(Records from a collection)
'''
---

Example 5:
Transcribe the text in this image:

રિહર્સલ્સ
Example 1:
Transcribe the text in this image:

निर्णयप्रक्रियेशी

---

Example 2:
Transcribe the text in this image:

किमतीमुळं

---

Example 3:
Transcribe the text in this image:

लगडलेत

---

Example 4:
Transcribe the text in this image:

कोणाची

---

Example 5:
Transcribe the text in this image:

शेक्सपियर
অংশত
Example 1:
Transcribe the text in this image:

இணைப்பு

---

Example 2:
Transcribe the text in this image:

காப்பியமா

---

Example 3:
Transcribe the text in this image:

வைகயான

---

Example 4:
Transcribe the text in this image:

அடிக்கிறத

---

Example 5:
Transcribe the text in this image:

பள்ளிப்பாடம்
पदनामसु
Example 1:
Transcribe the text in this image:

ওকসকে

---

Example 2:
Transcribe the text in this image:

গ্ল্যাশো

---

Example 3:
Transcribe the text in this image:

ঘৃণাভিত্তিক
'''
__What you will do__.
Copy every record precisely, omitting nothing.

__Finished task__.
---

Example 5:
Transcribe the text in this image:

રિહર્સલ્સ
Example 1:
Transcribe the text in this image:

निर्णयप्रक्रियेशी

---

Example 2:
Transcribe the text in this image:

किमतीमुळं

---

Example 3:
Transcribe the text in this image:

लगडलेत

---

Example 4:
Transcribe the text in this image:

कोणाची

---

Example 5:
Transcribe the text in this image:

शेक्सपियर
অংশত
Example 1:
Transcribe the text in this image:

இணைப்பு

---

Example 2:
Transcribe the text in this image:

காப்பியமா

---

Example 3:
Transcribe the text in this image:

வைகயான

---

Example 4:
Transcribe the text in this image:

அடிக்கிறத

---

Example 5:
Transcribe the text in this image:

பள்ளிப்பாடம்
पदनामसु
Example 1:
Transcribe the text in this image:

ওকসকে

---

Example 2:
Transcribe the text in this image:

গ্ল্যাশো

---

Example 3:
Transcribe the text in this image:

ঘৃণাভিত্তিক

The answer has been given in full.